=== Begin Enclosure ===
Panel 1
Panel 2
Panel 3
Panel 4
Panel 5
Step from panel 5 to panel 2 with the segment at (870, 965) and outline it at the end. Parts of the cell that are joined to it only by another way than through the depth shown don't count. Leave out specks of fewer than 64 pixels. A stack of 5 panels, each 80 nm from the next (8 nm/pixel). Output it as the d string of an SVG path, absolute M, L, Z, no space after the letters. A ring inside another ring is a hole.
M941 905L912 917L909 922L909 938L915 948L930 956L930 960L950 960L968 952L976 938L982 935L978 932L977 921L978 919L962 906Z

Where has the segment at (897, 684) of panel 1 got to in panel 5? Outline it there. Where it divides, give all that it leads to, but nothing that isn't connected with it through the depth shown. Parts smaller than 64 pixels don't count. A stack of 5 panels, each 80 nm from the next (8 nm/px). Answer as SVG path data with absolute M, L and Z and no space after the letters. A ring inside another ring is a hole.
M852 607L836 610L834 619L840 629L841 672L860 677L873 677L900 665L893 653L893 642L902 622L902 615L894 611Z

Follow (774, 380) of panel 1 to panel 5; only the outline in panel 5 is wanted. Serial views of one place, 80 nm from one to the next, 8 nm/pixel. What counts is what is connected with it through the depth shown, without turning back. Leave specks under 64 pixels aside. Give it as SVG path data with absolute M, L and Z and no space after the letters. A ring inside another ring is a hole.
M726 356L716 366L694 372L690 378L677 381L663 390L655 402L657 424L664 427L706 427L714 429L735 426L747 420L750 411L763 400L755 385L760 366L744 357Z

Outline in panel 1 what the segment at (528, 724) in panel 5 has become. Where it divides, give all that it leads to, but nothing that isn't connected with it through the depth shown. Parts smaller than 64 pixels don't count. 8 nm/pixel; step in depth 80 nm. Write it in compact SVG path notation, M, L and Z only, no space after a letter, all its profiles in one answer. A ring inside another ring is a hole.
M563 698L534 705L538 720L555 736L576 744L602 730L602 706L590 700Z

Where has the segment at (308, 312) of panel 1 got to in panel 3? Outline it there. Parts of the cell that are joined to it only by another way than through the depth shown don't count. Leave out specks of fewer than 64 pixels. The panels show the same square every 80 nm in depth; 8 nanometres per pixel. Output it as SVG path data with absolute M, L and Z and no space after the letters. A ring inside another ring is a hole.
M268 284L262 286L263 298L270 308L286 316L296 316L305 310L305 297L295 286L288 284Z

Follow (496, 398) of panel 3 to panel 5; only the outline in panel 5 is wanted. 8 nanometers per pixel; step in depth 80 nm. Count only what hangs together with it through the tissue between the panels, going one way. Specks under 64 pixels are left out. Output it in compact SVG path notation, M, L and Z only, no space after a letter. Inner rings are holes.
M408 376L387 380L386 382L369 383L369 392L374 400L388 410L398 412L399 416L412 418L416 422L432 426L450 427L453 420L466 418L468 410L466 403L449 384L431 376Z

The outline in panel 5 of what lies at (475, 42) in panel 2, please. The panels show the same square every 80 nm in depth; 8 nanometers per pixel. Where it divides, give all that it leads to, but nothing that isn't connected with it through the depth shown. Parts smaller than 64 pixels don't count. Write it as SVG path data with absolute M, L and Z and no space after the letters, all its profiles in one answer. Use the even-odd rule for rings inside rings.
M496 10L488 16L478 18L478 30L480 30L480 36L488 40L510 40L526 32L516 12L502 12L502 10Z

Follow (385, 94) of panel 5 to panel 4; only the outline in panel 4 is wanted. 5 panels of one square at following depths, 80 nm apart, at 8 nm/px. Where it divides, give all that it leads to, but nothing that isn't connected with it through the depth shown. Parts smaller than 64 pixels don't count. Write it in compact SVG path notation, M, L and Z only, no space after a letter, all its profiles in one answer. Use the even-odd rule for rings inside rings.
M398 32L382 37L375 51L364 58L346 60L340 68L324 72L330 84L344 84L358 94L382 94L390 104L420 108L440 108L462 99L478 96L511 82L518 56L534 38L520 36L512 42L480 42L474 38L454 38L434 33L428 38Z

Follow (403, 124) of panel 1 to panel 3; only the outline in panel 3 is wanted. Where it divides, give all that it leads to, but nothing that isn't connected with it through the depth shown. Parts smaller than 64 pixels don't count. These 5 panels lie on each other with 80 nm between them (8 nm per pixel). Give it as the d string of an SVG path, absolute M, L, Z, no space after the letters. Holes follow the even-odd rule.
=== End Enclosure ===
→ **Work instructions**
Retype the listing exactly.

→ **Response**
Panel 1
Panel 2
Panel 3
Panel 4
Panel 5
Step from panel 5 to panel 2 with the segment at (870, 965) and outline it at the end. Parts of the cell that are joined to it only by another way than through the depth shown don't count. Leave out specks of fewer than 64 pixels. A stack of 5 panels, each 80 nm from the next (8 nm/pixel). Output it as the d string of an SVG path, absolute M, L, Z, no space after the letters. A ring inside another ring is a hole.
M941 905L912 917L909 922L909 938L915 948L930 956L930 960L950 960L968 952L976 938L982 935L978 932L977 921L978 919L962 906Z

Where has the segment at (897, 684) of panel 1 got to in panel 5? Outline it there. Where it divides, give all that it leads to, but nothing that isn't connected with it through the depth shown. Parts smaller than 64 pixels don't count. A stack of 5 panels, each 80 nm from the next (8 nm/px). Answer as SVG path data with absolute M, L and Z and no space after the letters. A ring inside another ring is a hole.
M852 607L836 610L834 619L840 629L841 672L860 677L873 677L900 665L893 653L893 642L902 622L902 615L894 611Z

Follow (774, 380) of panel 1 to panel 5; only the outline in panel 5 is wanted. Serial views of one place, 80 nm from one to the next, 8 nm/pixel. What counts is what is connected with it through the depth shown, without turning back. Leave specks under 64 pixels aside. Give it as SVG path data with absolute M, L and Z and no space after the letters. A ring inside another ring is a hole.
M726 356L716 366L694 372L690 378L677 381L663 390L655 402L657 424L664 427L706 427L714 429L735 426L747 420L750 411L763 400L755 385L760 366L744 357Z

Outline in panel 1 what the segment at (528, 724) in panel 5 has become. Where it divides, give all that it leads to, but nothing that isn't connected with it through the depth shown. Parts smaller than 64 pixels don't count. 8 nm/pixel; step in depth 80 nm. Write it in compact SVG path notation, M, L and Z only, no space after a letter, all its profiles in one answer. A ring inside another ring is a hole.
M563 698L534 705L538 720L555 736L576 744L602 730L602 706L590 700Z

Where has the segment at (308, 312) of panel 1 got to in panel 3? Outline it there. Parts of the cell that are joined to it only by another way than through the depth shown don't count. Leave out specks of fewer than 64 pixels. The panels show the same square every 80 nm in depth; 8 nanometres per pixel. Output it as SVG path data with absolute M, L and Z and no space after the letters. A ring inside another ring is a hole.
M268 284L262 286L263 298L270 308L286 316L296 316L305 310L305 297L295 286L288 284Z

Follow (496, 398) of panel 3 to panel 5; only the outline in panel 5 is wanted. 8 nanometers per pixel; step in depth 80 nm. Count only what hangs together with it through the tissue between the panels, going one way. Specks under 64 pixels are left out. Output it in compact SVG path notation, M, L and Z only, no space after a letter. Inner rings are holes.
M408 376L387 380L386 382L369 383L369 392L374 400L388 410L398 412L399 416L412 418L416 422L432 426L450 427L453 420L466 418L468 410L466 403L449 384L431 376Z

The outline in panel 5 of what lies at (475, 42) in panel 2, please. The panels show the same square every 80 nm in depth; 8 nanometers per pixel. Where it divides, give all that it leads to, but nothing that isn't connected with it through the depth shown. Parts smaller than 64 pixels don't count. Write it as SVG path data with absolute M, L and Z and no space after the letters, all its profiles in one answer. Use the even-odd rule for rings inside rings.
M496 10L488 16L478 18L478 30L480 30L480 36L488 40L510 40L526 32L516 12L502 12L502 10Z

Follow (385, 94) of panel 5 to panel 4; only the outline in panel 4 is wanted. 5 panels of one square at following depths, 80 nm apart, at 8 nm/px. Where it divides, give all that it leads to, but nothing that isn't connected with it through the depth shown. Parts smaller than 64 pixels don't count. Write it in compact SVG path notation, M, L and Z only, no space after a letter, all its profiles in one answer. Use the even-odd rule for rings inside rings.
M398 32L382 37L375 51L364 58L346 60L340 68L324 72L330 84L344 84L358 94L382 94L390 104L420 108L440 108L462 99L478 96L511 82L518 56L534 38L520 36L512 42L480 42L474 38L454 38L434 33L428 38Z

Follow (403, 124) of panel 1 to panel 3; only the outline in panel 3 is wanted. Where it divides, give all that it leads to, but nothing that isn't connected with it through the depth shown. Parts smaller than 64 pixels don't count. These 5 panels lie on each other with 80 nm between them (8 nm per pixel). Give it as the d string of an SVG path, absolute M, L, Z, no space after the letters. Holes follow the even-odd rule.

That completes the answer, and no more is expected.